For 100 years, the only insight into Private Cecil Burns’ death was the shrapnel-pierced leather notebook that was sent home to his parents in Singleton in the Hunter Valley.

The location of the soldier’s grave near Belgium’s World War I battlefields was one of the many thousands only “known unto God”.

Private Burns’ family only knew that the 25-year-old, from 46th Battalion, died on October 19, 1917 among the hellish landscape of mud, shattered trees, shelling and machine gun fire of the Battle of Passchendaele.

Now, thanks to the work of a group of volunteer war historians, his final resting place will be marked with his name and rank.

Century-old family riddle solved

For Private Burns’ great-niece Suellyn Hine, the discovery of his grave by war researchers Fallen Diggers has brought closure to a long-standing family mystery.

“From what we can gather, he was at Passchendaele, he was injured — or wounded I should say — taken to a field hospital and that field hospital was blown up,” Ms Hine said

“Words can’t express what they’ve done – they’re like a dog with a bone because they just won’t give up.”

Private Burns was a farmer and the eldest of 15 children. Ms Hine said his death and the previously unknown location of his grave had left many unanswered questions.

To continue his legacy, Ms Hine’s father was named after him.

“We always wanted to know the story behind it and now we have closure of that, which is just amazing,” she said.

“I know my father — he’s still alive, he’s 84 — was chuffed to find out that we finally got an end to the riddle.”

Private Cecil Henry Burns' diary

Private Cecil Burns’ shrapnel-pierced diary held clues to his death on the Western Front. Photo: Suellyn Hine

Graves to be rededicated

On Saturday, Australian Defence Force representatives will formally recognise the graves of two Australian soldiers, with headstones bearing their names to be dedicated in a ceremony at the Menin Road South Military Cemetery in Ypres.

Private Burns’ headstone, next to Driver Albert Sutton’s from nearby Williamtown in the Hunter Valley, currently reads “resting in place in a foreign land, remembered by those you left behind”.

A rededication service will also be held for 5th Field Artillery Brigade Driver Henry Martin Comerford, 28, from Mintaro in South Australia.

He was fatally wounded during the final days of the Third Battle of Ypres on November 7, 1917.

On Anzac Day, an Australian soldier from Sydney, Private William Guest of 33rd Battalion, will have his headstone dedicated in a ceremony at Tyne Cot Cemetery in Belgium.

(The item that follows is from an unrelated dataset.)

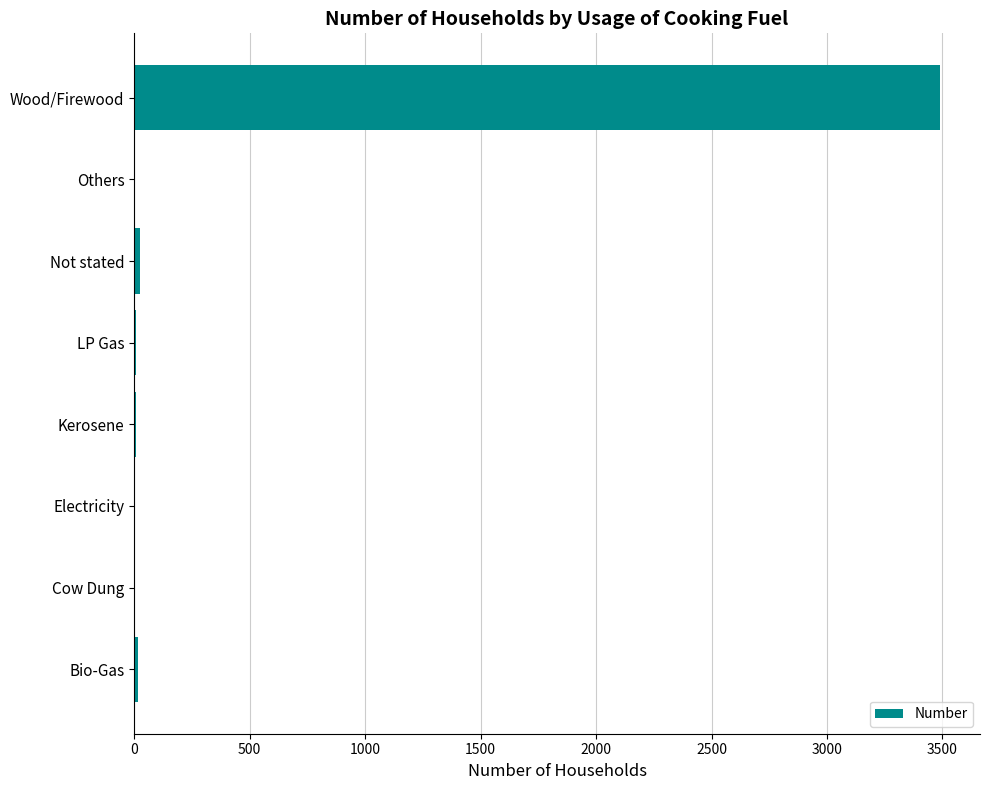

The value at Wood/Firewood is 5399. True or false?

False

Driver Henry Martin Comerford

The grave of South Australian Henry Martin Comerford was also identified by volunteer historians. Photo: Australian War Memorial

Graves identified by matching records

Amateur historian Andrew Pittaway from Fallen Diggers said the volunteer group was created after he identified an unknown soldier’s grave by accident while researching a book in 2014.

The group has now identified 18 soldiers, with a further 40 cases of unrecovered war casualties under consideration by Defence and the Commonwealth War Graves Commission.

Mr Pittaway said they had solved cases together by matching the records of missing soldiers with information about the unknown soldiers’ graves.

He said connecting families with soldiers’ graves was an emotional process, even after the passage of a century.

“Even 100 years later, it’s amazing how family members still know the effect of losing the soldiers from their family had,” he said.

“It’s still really emotional actually to see what effect it still has when you give a name to a soldier.”

This weekend the group hopes to continue their search for a World War II Bristol Beaufort bomber that crashed in the waters off Tasmania’s King Island, after calling off earlier attempts due to bad weather.

“They hopefully have good weather so they’ll go and find the spot and at least then the relatives can maybe lay some wreaths over there,” he said.